The problem is that the US economy will require many more workers than that, even if high unemployment might mask this reality today.
In a forthcoming policy brief, economists Michael Clemens and Lant Pritchett argue that more low-skilled jobs will be created in the US between 2010 and 2020 than there will be workers to fill them. Using a Bureau of Labor Statistics forecast of occupational demand, they broke down jobs by skill level and whether workers could easily be replaced by automation or offshoring:
The bottom line: About 1.7 million new American workers between ages 25-54 will begin looking for jobs in the decade. But there will be demand for 1.6 million high-skilled workers—jobs like nursing, teaching and other professional work done face-to-face—and 3.6 million new low-skilled workers in sectors such as health care, food service, construction and janitorial services.

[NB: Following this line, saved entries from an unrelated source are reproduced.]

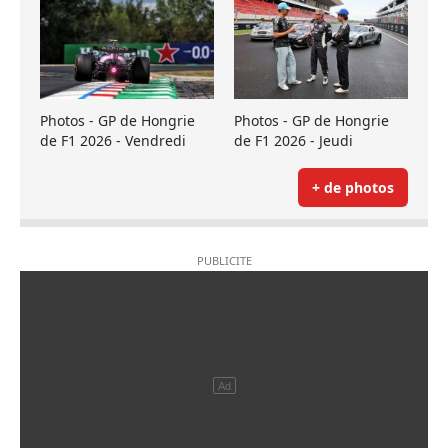
Photos - GP de Hongrie
Photos - GP de Hongrie
de F1 2026 - Vendredi
de F1 2026 - Jeudi
+ de photos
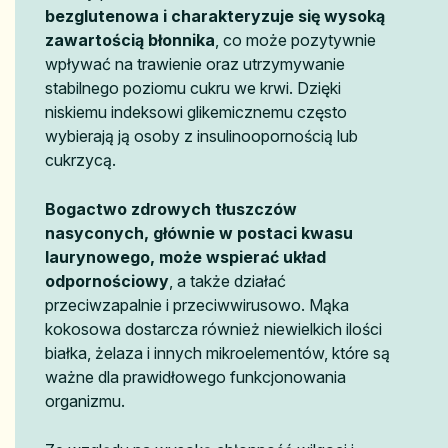
bezglutenowa i charakteryzuje się wysoką
zawartością błonnika
, co może pozytywnie
wpływać na trawienie oraz utrzymywanie
stabilnego poziomu cukru we krwi. Dzięki
niskiemu indeksowi glikemicznemu często
wybierają ją osoby z insulinoopornością lub
cukrzycą.
Bogactwo zdrowych tłuszczów
nasyconych, głównie w postaci kwasu
laurynowego, może wspierać układ
odpornościowy
, a także działać
przeciwzapalnie i przeciwwirusowo. Mąka
kokosowa dostarcza również niewielkich ilości
białka, żelaza i innych mikroelementów, które są
ważne dla prawidłowego funkcjonowania
organizmu.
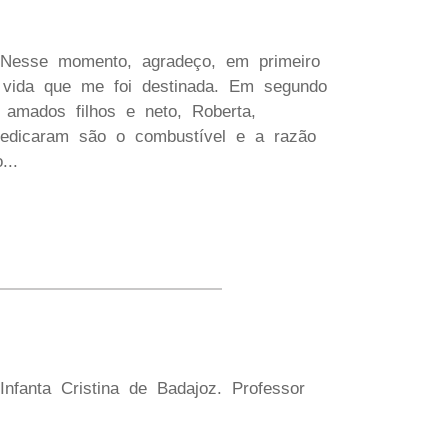
. Nesse momento, agradeço, em primeiro
 vida que me foi destinada. Em segundo
 amados filhos e neto, Roberta,
dedicaram são o combustível e a razão
...
Infanta Cristina de Badajoz. Professor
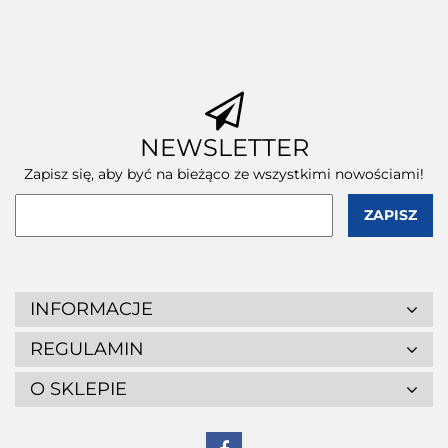
NEWSLETTER
Zapisz się, aby być na bieżąco ze wszystkimi nowościami!
INFORMACJE
REGULAMIN
O SKLEPIE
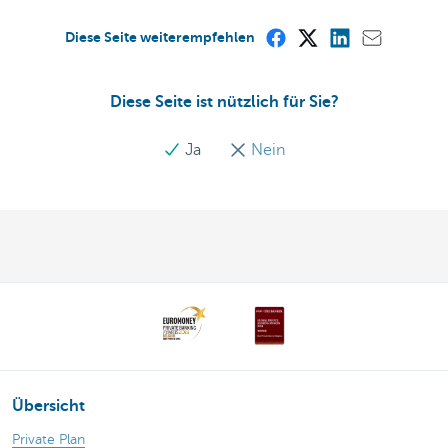
Diese Seite weiterempfehlen
Diese Seite ist nützlich für Sie?
Ja
Nein
Übersicht
Private Plan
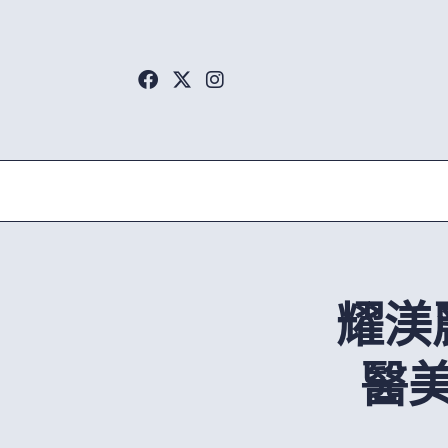
Skip
to
content
耀渼
醫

But wait, won’t people who are currently unemployed pick up the slack? That simply hasn’t happened during the recession, and there’s no reason to think it will change. For example, some skilled workers whose jobs have been outsourced don’t want to take low-skill jobs, and some older unemployed workers have opted for Social Security’s disability pensions.

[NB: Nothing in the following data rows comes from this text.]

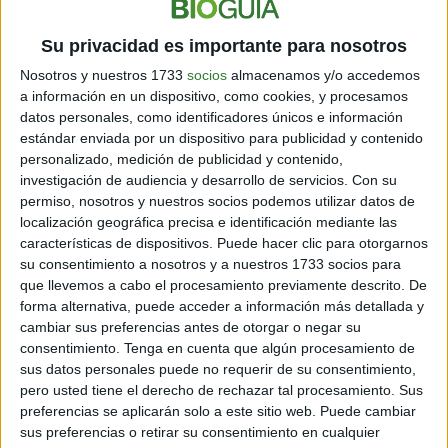
Su privacidad es importante para nosotros
Reducir: significado.
Nosotros y nuestros 1733
socios
almacenamos y/o accedemos
a información en un dispositivo, como cookies, y procesamos
datos personales, como identificadores únicos e información
El primer es
reducir la basura
y lo que consumimos,
estándar enviada por un dispositivo para publicidad y contenido
de manera de que el impacto producimos en el medio
personalizado, medición de publicidad y contenido,
ambiente sea menor. Es tratar de ponernos a pensar
investigación de audiencia y desarrollo de servicios.
Con su
qué estamos comprando, por qué y si necesitamos
permiso, nosotros y nuestros socios podemos utilizar datos de
tanto. Pero también tiene que ver con lo que
localización geográfica precisa e identificación mediante las
descartamos como residuos.
características de dispositivos. Puede hacer clic para otorgarnos
su consentimiento a nosotros y a nuestros 1733 socios para
Por ejemplo, cosas como calcular bien lo que
que llevemos a cabo el procesamiento previamente descrito. De
compramos para comer o preparar comidas, para así
forma alternativa, puede acceder a información más detallada y
evitar tirar lo que se echó a perder en la heladera.
cambiar sus preferencias antes de otorgar o negar su
También otros cambios en los hábitos como usar
consentimiento.
Tenga en cuenta que algún procesamiento de
bolsas de compras reutilizables, cepillos de dientes de
sus datos personales puede no requerir de su consentimiento,
bambú, o shampús sólidos que no requieren envases
pero usted tiene el derecho de rechazar tal procesamiento. Sus
plásticos.
preferencias se aplicarán solo a este sitio web. Puede cambiar
sus preferencias o retirar su consentimiento en cualquier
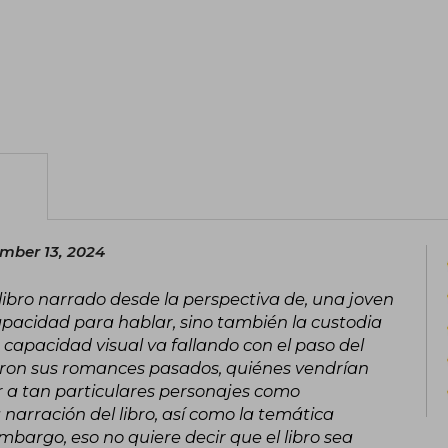
of The Vegetarian (Random House, 2024;
Greek Lesson (Random House, 2023), H
Korea and Malaparte Prize in Italy in 201
Booker Prize 2018) and Impossible 
Médicis Foreign Prize 2023)
The author has also received the Yi Sa
Award, the 25th Korean Novel Prize, t
the Dong Ri Literature Prize. She worke
department at the Seoul Institute of
dedicated full-time to writing. Her 
ember 13, 2024
thirty languages.
libro narrado desde la perspectiva de, una joven
apacidad para hablar, sino también la custodia
a capacidad visual va fallando con el paso del
eron sus romances pasados, quiénes vendrían
r a tan particulares personajes como
narración del libro, así como la temática
mbargo, eso no quiere decir que el libro sea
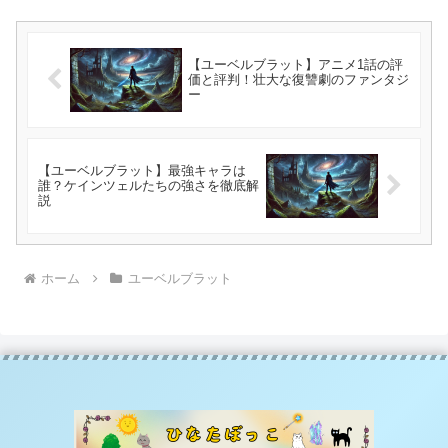
【ユーベルブラット】アニメ1話の評
価と評判！壮大な復讐劇のファンタジ
ー
【ユーベルブラット】最強キャラは
誰？ケインツェルたちの強さを徹底解
説
ホーム
ユーベルブラット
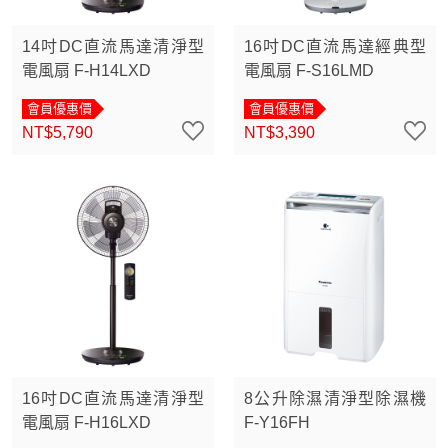
14吋DC直流馬達清淨型
16吋DC直流馬達經典型
電風扇 F-H14LXD
電風扇 F-S16LMD
會員優惠價
會員優惠價
NT$5,790
NT$3,390
16吋DC直流馬達清淨型
8公升除濕清淨型除濕機
電風扇 F-H16LXD
F-Y16FH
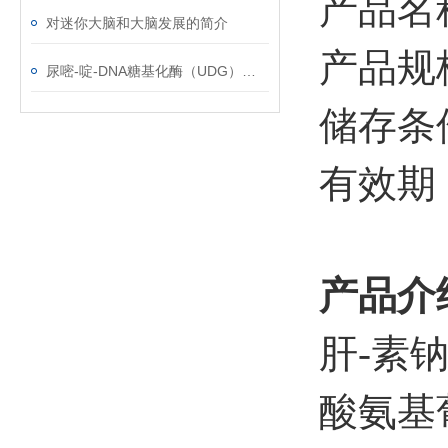
产品名
对迷你大脑和大脑发展的简介
产品规
尿嘧-啶-DNA糖基化酶（UDG）使用说明
储存条
有效期
产品介
肝-素
酸氨基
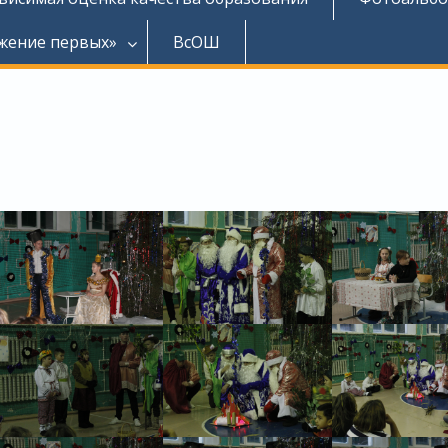
жение первых»
ВсОШ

So, filling all of the new jobs that will be created this decade will be a challenge. Ideally, Clemens says that lawmakers would simply increase the number of green cards issued. But since that’s politically unfeasible, the remaining options are to fill the gap with undocumented immigrants, create a sufficiently large guest worker program, or simply leave the jobs unfilled.
Critics of guest worker programs worry that they will drive down overall wages, but the research by and large suggests that any job displacement or lowering in wages is outweighed by the benefits that the immigrants bring, including this report from Alan Krueger, now the White House’s top economist.
What these critics really miss, Clemens and Pritchett write, is that new low-skilled workers help create new jobs—not only by spending the wages they earn but also by creating demand for more managers, and by protecting industries (particularly tough to harvest crops like apples, cucumbers, lettuce, and melons) that couldn’t exist without cheap labor.
What worries Clemens most of all is that the guest worker compromise doesn’t appear to be looking closely at the United States’ labor needs in the future.
“It was not from a detailed economic analysis of the needs of the country,” he says. “To enshrine in law that the economy in no circumstance will ever need more than 200,000 a year is a strategy for guaranteeing that there will be large numbers of irregular workers in the future again.”